I haven’t been a parent for very long, but we realized quickly that we weren’t going to be strictly following one particular parenting philosophy. We go with what our gut instinct is and with what works. It’s a tricky balance between listening to the rest of the world and doing it how works for your family. I also think that the individual child has a lot to do with it, although for me this is mostly theoretical since I only have one kid. But crib sleeping may be perfect for one kid and not for another. I’ve used the example of how a baby sleeps through this post because I think the way we do sleeping perfectly exemplifies our parenting style. We started out co-sleeping, but at some point decided we wanted our bed back to ourselves, so we started setting Lu down in her crib when she fell asleep in the evenings. Since she is sleeping for pretty long stretches at night this usually means she falls asleep around 7:30pm at night and sleeps in her crib until about 4:30am when she wakes up hungry. At this point, either Andy or I stumble through the hall to her room, pick her up and deposit her in bed next to me for a lay-down, go-back-to-sleep feeding. (FYI lying down breastfeeding has been instrumental to our parenting sanity, particularly the first few weeks after Lu was born). Then I fall back to sleep while Luthien has her little night time snack, and she falls back to sleep after eating. Then she sleeps with us until we wake up in the morning. This system started mostly on accident. We wanted our bed back so total co-sleeping was out, but the first time Lu woke up hungry I just pulled her in bed with us and went back to sleep while she ate. So we aren’t against co-sleeping or crib sleeping, we do both, this combination just works for our lives, and for Luthien. I'm as she gets older it will change to fit her needs and our needs.

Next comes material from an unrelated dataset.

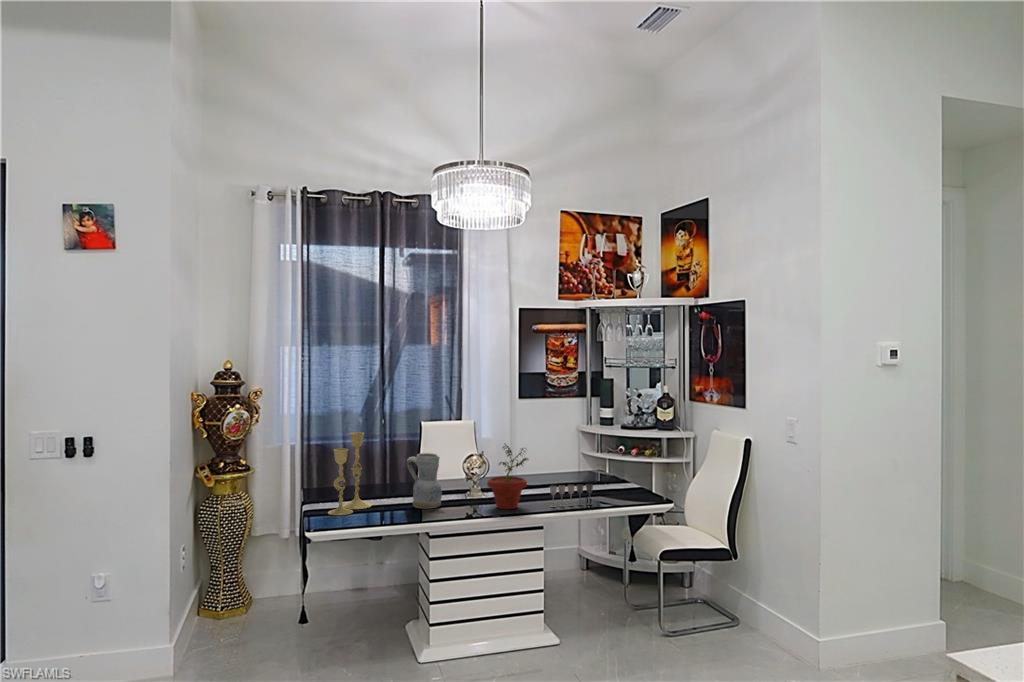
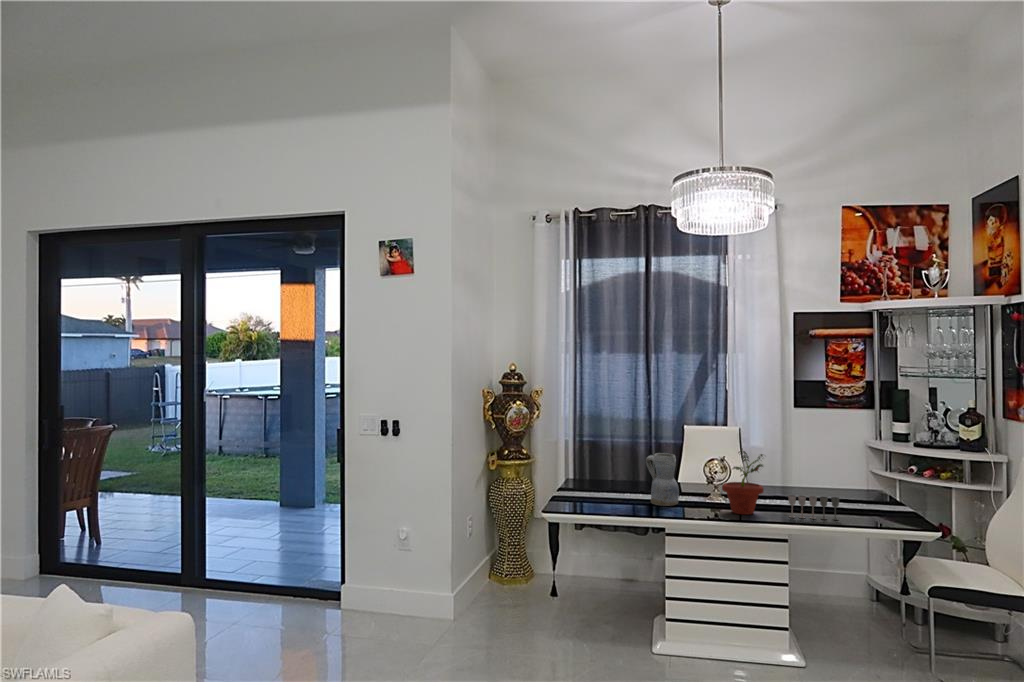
candlestick: present [328,432,372,515] -> none [572,430,615,503]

I think it’s interesting that the method that works for us is a combination of two divided sides. I also know that this method might not work for a different baby, or a different couple. I also know that I’m tired of being told that I am going to hurt my child if I don’t subscribe to some particular parenting philosophy.
This is Luthien at five months and she is happy, healthy, and super active despite our lack of a hard a fast parenting rule.